9 April 2009 | by smonkey-1See all my reviews

The Richter greatness was in his deepest knowledge on "what lies behind the notes". The Richter greatness was in his ability to play, every composer genuinely (i.e. you know-this is Alexander Scriabin, and this is WA Mozart), having deep knowledge of the composer style, time, manner of composing, and real life. No mix, no wizards, no exaggerations, no erratic tempi, style, behavior. And this is soo difficult, soo difficult... . No Padrewski style tricks, no Cortot bunch of wrong notes, no Horowitz show presence.

When Richter plays, you see the whole composition in front of you. You do not listen notes, phrases. You see the Bach i.e., in flesh and blood. The Richter virtuosity was transcendental. But this was not virtuosity for the sake of the virtuosity. We do not see the Maestro Richter virtuosity-he is dissolved into the music and do not struck us with false face.

Richter was not either showman, like Horowitz was. Not to speak to all today "virtuoso" pianists like Perahia, Barenboim or so on...with their unrestrained behavior and grimaces behind the piano-you know... "We feel the music".

But Richter and Rachmaninoff for me is the whole world "behind the notes".

The Richter playing have the ability to capture you. To capture you completely. You are "inside the action". You are able to dream too with the composer, helped in this by the pianist. This was possible because of one simple thing-Richter and Rachmaninoff, beside their virtuosity and technical control, had had the symmetry of their two hands-i.e. the symmetry of their hands while playing was always and almost invisibly prefect. This is crucial, because this create the feeling of the "whole piece". And this is soo difficult... . Hofmann had this too. Horowitz also. But the last two was so uneven in their performances, that this have not of too much help for them. Hofmann was plagued by his genius, unable to cope with the challenges he present to him, Horowitz in contrary, was obsessed with daemons, psychological problems and Wanda-his wife, which truly speaking, was a great destructing force for him.

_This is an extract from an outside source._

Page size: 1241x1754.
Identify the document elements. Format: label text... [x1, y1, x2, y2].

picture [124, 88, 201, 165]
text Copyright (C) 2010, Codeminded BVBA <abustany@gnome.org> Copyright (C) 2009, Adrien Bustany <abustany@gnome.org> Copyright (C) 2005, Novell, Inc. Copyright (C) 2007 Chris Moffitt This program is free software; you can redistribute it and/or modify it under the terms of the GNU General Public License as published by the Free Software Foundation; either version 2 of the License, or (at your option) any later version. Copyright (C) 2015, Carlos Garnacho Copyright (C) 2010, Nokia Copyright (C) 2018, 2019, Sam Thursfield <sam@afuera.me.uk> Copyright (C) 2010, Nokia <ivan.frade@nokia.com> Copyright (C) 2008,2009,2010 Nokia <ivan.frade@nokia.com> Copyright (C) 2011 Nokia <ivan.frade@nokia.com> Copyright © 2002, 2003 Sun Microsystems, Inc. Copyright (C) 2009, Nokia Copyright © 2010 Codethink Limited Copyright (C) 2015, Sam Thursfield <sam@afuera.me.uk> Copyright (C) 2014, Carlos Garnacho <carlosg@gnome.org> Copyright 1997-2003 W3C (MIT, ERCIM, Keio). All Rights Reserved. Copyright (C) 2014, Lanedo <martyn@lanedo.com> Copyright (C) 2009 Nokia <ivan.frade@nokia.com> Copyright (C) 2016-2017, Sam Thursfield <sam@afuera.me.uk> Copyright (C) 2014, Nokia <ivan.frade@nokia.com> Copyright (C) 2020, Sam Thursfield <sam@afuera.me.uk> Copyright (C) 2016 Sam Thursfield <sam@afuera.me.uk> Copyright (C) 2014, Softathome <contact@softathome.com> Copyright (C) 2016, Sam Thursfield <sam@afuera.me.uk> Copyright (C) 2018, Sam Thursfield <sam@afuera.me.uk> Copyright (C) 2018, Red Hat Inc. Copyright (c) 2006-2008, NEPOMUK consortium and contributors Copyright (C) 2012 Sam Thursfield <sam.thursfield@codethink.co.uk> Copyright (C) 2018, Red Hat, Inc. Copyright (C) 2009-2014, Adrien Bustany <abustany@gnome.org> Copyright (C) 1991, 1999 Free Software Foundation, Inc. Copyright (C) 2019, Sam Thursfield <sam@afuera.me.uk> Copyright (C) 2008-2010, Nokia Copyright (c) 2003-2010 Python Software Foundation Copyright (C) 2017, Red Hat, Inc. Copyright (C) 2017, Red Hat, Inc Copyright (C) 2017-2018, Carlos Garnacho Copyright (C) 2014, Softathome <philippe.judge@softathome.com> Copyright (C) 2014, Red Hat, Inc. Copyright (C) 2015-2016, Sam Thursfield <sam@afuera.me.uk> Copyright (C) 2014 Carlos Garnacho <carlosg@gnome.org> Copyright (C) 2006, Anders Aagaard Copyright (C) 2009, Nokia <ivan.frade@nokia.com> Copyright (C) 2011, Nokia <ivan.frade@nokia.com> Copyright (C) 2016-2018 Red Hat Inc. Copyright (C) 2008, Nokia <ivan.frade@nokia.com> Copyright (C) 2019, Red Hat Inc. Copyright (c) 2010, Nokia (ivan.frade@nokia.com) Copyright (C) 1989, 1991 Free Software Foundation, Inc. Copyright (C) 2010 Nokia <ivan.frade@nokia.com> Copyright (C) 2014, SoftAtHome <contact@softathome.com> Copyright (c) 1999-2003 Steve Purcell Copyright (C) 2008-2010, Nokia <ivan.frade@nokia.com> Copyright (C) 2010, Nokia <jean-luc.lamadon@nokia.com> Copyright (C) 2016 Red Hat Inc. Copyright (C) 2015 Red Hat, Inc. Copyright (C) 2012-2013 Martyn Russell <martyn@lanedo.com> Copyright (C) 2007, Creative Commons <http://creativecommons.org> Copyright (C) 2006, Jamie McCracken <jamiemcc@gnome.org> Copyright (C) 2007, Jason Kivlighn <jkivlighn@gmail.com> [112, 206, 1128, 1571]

Second-the two great Masters have their own sound. The colorfulness, the small rubatos, the temp changes, "the inner layers" in the music, they expressed with clarity and vision, which nobody possessed in the past century. Rachmaninoff and Richter respect the pedal, and never "make music" with him, like Gould like to do often, or like other today pianist exaggerate every note, abusing the pedal. Sviatoslav Richter was incomparable too in his ability to play soft, "muted", silently. And this to sound like this-naturally silent.

Richter indeed was VERY complex and very private man, almost and exclusively deeply devoted to his musical world. But with deep knowledge. Nobody in the 20-th century of the piano music had the knowledge and the depth which Racmaninoff and Sviatoslav Richter had have. Rachmaninoff like composer and pianist, Richter like pianist with unbelievable sense of self-criticism, hard diligence and discipline. Richter originate from rich musical environment and German traditions of his father-Theophil Richter was alumni from the Vienna University. Plus, Richter many years in his very youth work like répétiteur for the Odessa ballet and Opera. Almost nobody in the 20-th century piano music work like répétiteur, like Richter do. Because of this, Richter was (with the Rachmaninoff) probably the best by sight reader of the piano sheet music in the whole 20-th century.

Many peoples try to diminish the Richter saying that, in his late years the Maestro played with the note in front of him. The reality is simple-Richter had hearing problems and memory lapses from the late 70-ties and beyond. Yes, but in 1979 Richter was 64yr old man. Many peoples are not able to make 1+1 in this age... not to speak to play Debussy. All this is rubbish...completely. You may see in those years that Richter has his note in front of him for security reason and rare watch them at all.

If you like Richter, look at the Bruno Monsaingeon documentary film "Richter-The Enigma"-there is the real Richter.